**Text shown:**
--------------------------------
The digital twin: from conception to the modern day

The digital twin: from conception to the modern day
(Image credit: Pixabay)

A digital twin is a 3D virtual copy of a physical system or object. It can be scrutinized, edited and tested to examine the impact any given change would have on its real-life counterpart. Crucially, this reduces risk as ideas can be safely trialed in the digital replica without adversely affecting the physical version. Only when you’re happy with how a solution performs in the simulation do you bring it into the real world.

About the author

David King is Product Manager at Future Facilities.

This technique has been used across a broad range of industries – from aeronautics to automotive – for over 50 years and is now increasingly being adopted within the data center sector. Vitally, it is giving control back to design and operations teams. Empowering them to ascertain the best possible configuration for space and energy efficiency; as well as easing the implementation of new technologies such as liquid cooling. Before we dive further into modern day applications, let’s take a look at where the concept of the digital twin originated.

The roots of the digital twin

Digital twins have their roots in the pairing technology pioneered by NASA in the 1960s. At this early stage, NASA’s engineers physically duplicated systems in space and had versions at ground level. This allowed them to remotely work out how issues, such as those encountered on Apollo 13, could be resolved hundreds of thousands of miles away.

Fast forward 60 years and NASA is using digital twins to drive new innovations, and they’re not alone. The life cycle management methodology is used in wind farms to establish the most effective way to arrange turbines, and in healthcare to predict how a patient will respond to a procedure. It’s also being deployed in the connected car sector to help self-driving cars learn how to safely navigate challenging road set-ups.

The benefits it can deliver for data centers

Digital twins can be used in a similar way within data centers. Armed with an in-built Computational Fluid Dynamics (CFD) engine, the digital twin has an unparalleled understanding of airflow and cooling. As such, stakeholders are empowered to collectively track airflow, temperature, compliance and cost factors; and understand the impact a change in configuration would have on these. The digital twin does this by providing IT management and facilities teams with a centralized, collaborative database made up of all the data center’s IT assets. This circumvents the issues that would occur if stakeholders were operating blind and without an awareness of one another.
--------------------------------
**Raw data:**
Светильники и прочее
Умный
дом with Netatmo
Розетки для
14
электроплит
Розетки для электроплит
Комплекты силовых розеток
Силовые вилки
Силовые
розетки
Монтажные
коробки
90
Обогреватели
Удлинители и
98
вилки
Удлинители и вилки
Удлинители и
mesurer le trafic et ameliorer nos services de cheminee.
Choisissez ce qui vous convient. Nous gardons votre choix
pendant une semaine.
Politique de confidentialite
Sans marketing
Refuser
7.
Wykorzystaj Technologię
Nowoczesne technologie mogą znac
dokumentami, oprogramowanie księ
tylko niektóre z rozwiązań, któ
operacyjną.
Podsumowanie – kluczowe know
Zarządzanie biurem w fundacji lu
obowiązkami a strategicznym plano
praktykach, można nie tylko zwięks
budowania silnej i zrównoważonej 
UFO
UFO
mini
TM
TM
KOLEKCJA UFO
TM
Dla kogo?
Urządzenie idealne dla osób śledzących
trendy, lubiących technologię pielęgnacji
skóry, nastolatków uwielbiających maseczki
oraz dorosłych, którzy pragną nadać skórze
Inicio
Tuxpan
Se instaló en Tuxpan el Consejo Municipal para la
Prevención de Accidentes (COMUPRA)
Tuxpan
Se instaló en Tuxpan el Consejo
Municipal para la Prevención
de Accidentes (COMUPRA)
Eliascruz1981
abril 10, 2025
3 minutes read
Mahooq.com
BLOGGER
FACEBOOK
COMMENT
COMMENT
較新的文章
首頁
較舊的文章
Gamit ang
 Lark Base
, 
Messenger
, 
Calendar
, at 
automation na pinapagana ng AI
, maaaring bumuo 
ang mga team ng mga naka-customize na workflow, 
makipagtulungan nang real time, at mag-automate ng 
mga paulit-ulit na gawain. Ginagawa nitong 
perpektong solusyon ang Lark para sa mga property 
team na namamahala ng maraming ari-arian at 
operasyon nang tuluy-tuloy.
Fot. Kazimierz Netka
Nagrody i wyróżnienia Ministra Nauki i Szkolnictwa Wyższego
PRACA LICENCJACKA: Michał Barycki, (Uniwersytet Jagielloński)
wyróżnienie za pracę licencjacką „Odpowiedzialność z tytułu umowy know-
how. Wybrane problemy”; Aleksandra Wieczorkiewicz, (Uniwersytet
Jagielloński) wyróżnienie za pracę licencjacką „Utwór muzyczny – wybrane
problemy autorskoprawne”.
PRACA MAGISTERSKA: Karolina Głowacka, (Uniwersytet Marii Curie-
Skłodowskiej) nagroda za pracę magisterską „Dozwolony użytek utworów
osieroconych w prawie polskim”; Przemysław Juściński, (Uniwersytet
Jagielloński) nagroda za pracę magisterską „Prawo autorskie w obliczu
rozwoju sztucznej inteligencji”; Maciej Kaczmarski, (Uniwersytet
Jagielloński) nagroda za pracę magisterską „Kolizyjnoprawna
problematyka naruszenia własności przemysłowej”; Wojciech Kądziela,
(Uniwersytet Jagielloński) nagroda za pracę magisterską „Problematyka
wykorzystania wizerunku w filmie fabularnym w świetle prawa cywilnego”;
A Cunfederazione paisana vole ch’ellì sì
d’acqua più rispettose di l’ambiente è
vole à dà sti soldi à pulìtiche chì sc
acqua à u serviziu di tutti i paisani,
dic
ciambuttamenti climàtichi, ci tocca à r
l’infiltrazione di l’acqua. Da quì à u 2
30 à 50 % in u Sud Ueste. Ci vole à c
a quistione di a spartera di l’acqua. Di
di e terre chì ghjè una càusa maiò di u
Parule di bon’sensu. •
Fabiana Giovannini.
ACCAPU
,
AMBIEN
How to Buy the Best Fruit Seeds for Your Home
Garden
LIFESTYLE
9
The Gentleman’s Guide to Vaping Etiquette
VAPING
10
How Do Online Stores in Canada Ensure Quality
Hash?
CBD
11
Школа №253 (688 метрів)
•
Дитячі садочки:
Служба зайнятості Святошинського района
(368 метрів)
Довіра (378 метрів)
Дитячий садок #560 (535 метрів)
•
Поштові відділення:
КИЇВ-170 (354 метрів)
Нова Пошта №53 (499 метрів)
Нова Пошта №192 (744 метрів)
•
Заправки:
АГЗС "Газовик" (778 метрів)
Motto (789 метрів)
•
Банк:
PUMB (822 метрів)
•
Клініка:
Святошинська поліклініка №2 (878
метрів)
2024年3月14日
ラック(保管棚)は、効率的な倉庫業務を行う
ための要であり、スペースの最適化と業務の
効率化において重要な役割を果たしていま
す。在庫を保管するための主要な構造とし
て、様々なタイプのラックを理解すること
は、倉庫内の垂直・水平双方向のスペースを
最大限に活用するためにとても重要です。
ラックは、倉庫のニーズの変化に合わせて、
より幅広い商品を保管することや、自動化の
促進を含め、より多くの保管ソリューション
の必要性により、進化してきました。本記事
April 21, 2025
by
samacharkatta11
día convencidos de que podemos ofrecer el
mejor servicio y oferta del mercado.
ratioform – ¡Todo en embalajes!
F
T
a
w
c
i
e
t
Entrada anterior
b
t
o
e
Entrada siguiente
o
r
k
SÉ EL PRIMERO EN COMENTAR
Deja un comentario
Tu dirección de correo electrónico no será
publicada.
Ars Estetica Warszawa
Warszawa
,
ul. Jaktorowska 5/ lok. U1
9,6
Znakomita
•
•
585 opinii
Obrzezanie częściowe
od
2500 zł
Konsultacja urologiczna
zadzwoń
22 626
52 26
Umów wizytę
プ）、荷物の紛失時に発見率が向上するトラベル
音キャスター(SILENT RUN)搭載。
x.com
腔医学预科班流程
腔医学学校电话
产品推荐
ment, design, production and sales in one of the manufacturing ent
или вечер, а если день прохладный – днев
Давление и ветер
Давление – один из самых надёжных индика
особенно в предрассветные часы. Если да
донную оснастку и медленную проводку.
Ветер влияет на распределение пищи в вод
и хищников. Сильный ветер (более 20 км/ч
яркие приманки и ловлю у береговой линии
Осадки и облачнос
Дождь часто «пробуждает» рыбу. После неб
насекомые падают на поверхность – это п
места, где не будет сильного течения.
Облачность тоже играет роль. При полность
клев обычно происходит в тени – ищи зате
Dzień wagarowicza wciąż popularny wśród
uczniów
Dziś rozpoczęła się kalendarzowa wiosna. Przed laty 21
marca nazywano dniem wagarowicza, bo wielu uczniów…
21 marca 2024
--------------------------------
**Work order:** Can you set down, word for word, the part of the digital twin article above that runs from "David King is" up to and including "digital twin originated."?

**Worked solution:**
David King is Product Manager at Future Facilities.

This technique has been used across a broad range of industries – from aeronautics to automotive – for over 50 years and is now increasingly being adopted within the data center sector. Vitally, it is giving control back to design and operations teams. Empowering them to ascertain the best possible configuration for space and energy efficiency; as well as easing the implementation of new technologies such as liquid cooling. Before we dive further into modern day applications, let’s take a look at where the concept of the digital twin originated.